### Tâches à réaliser
(1) Recopiez fidèlement le passage de la chronique sur l'immigration, de « Les immigrants en » à « et d’en bénéficier. ».
(2) D'après la chronique sur l'immigration, de quelle origine sont les parents de la personne qui écrit ?

### Extrait du document
☆ ☆ ☆ ☆

CHRONIQUE – Je suis la fille d’immigrés. Mes parents grecs sont venus au Québec et ont construit leur vie ici sans aucune connaissance préalable du français ou de l’anglais. Avez-vous déjà entendu l’expression anglaise «winging it»? Mes parents en faisaient beaucoup au début. «Winging it» signifie essentiellement comprendre comment les choses fonctionnent au fur et à mesure.
Les immigrants en font beaucoup de ça. Plus que vous le croyez. Apprendre une nouvelle langue tout en essayant de naviguer dans une nouvelle vie est un formidable challenge.
Et non, ce n’est pas comme voyager à Cayo Coco ou faire une croisière de 10 jours sur le Nil avec un dictionnaire français-arabe à la main. Lorsque vous êtes un touriste, les gens veulent votre argent et s’adapteront à vous et à votre incapacité à parler leur langue. They’re paid to be nice to you. Ils trouvent vos tentatives de commander «una cerveza, por favor» ou de demander «dónde está el baño?» très charmants.
Lorsque vous êtes un nouvel immigrant (ou pire encore, un réfugié), pour la plupart des gens, vous êtes une nuisance. Someone who hasn’t yet « earned their keep ». Quelqu’un qui n’a pas encore gagné le droit d’appartenir au système dont il fait maintenant partie et d’en bénéficier.

☆ ☆ ☆ ☆

### Données sources
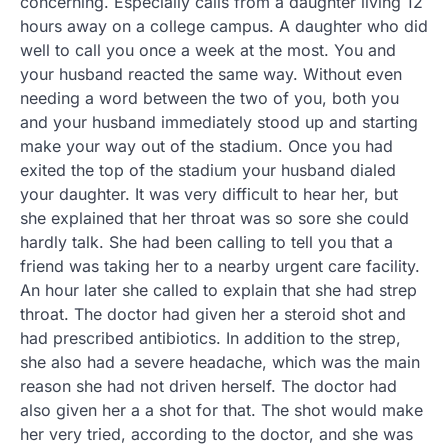
concerning. Especially calls from a daughter living 12
hours away on a college campus. A daughter who did
well to call you once a week at the most. You and
your husband reacted the same way. Without even
needing a word between the two of you, both you
and your husband immediately stood up and starting
make your way out of the stadium. Once you had
exited the top of the stadium your husband dialed
your daughter. It was very difficult to hear her, but
she explained that her throat was so sore she could
hardly talk. She had been calling to tell you that a
friend was taking her to a nearby urgent care facility.
An hour later she called to explain that she had strep
throat. The doctor had given her a steroid shot and
had prescribed antibiotics. In addition to the strep,
she also had a severe headache, which was the main
reason she had not driven herself. The doctor had
also given her a a shot for that. The shot would make
her very tried, according to the doctor, and she was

☆ ☆ ☆ ☆

### Corrigé
(1)
Les immigrants en font beaucoup de ça. Plus que vous le croyez. Apprendre une nouvelle langue tout en essayant de naviguer dans une nouvelle vie est un formidable challenge.
Et non, ce n’est pas comme voyager à Cayo Coco ou faire une croisière de 10 jours sur le Nil avec un dictionnaire français-arabe à la main. Lorsque vous êtes un touriste, les gens veulent votre argent et s’adapteront à vous et à votre incapacité à parler leur langue. They’re paid to be nice to you. Ils trouvent vos tentatives de commander «una cerveza, por favor» ou de demander «dónde está el baño?» très charmants.
Lorsque vous êtes un nouvel immigrant (ou pire encore, un réfugié), pour la plupart des gens, vous êtes une nuisance. Someone who hasn’t yet « earned their keep ». Quelqu’un qui n’a pas encore gagné le droit d’appartenir au système dont il fait maintenant partie et d’en bénéficier.

(2) Ils sont grecs.